**Reading text:**
Applying a video effect on a video stream starts with a VideoEffectDefinition object. This is passed to the MediaCapture by calling mediaCapture.AddVideoEffectAsync() and passing in that VideoEffectDefinition. Let's take a simple example, applying a grayscale effect.
First, create a class in a UWP Windows Runtime Component project and add a public sealed class GrayScaleVideoEffect that implement IBasicVideoEffect.
public sealed class GrayscaleVideoEffect : IBasicVideoEffect
The interface requires several methods (you can see all of them here); the one we'll focus on now is ProcessFrame() where each frame is passed and an output frame is expected. This is where you can use Win2D to apply the same effects to each frame (or analyze the frame for information).

**Required actions:**
a – In the passage on video effects, transcribe everything from "Applying a video" down to "frame for information).".
b – In the passage on video effects, which interface does the grayscale effect class implement?

**Supplied information:**
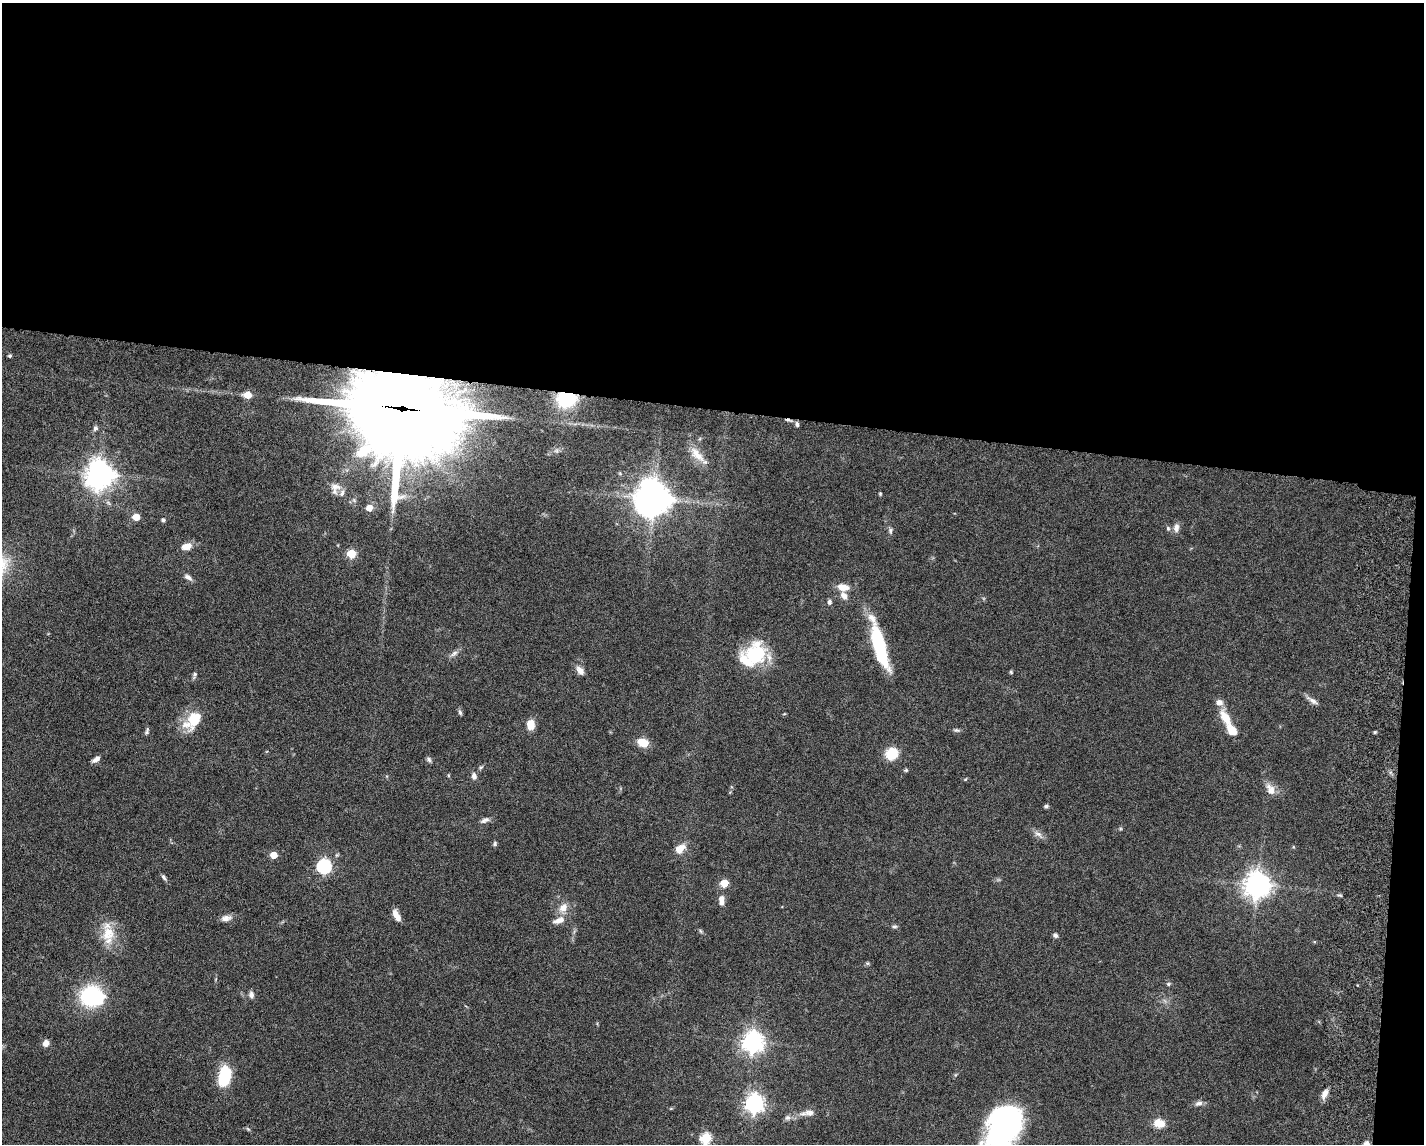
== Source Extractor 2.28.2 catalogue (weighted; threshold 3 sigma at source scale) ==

**Solutions:**
a –
Applying a video effect on a video stream starts with a VideoEffectDefinition object. This is passed to the MediaCapture by calling mediaCapture.AddVideoEffectAsync() and passing in that VideoEffectDefinition. Let's take a simple example, applying a grayscale effect.
First, create a class in a UWP Windows Runtime Component project and add a public sealed class GrayScaleVideoEffect that implement IBasicVideoEffect.
public sealed class GrayscaleVideoEffect : IBasicVideoEffect
The interface requires several methods (you can see all of them here); the one we'll focus on now is ProcessFrame() where each frame is passed and an output frame is expected. This is where you can use Win2D to apply the same effects to each frame (or analyze the frame for information).

b – IBasicVideoEffect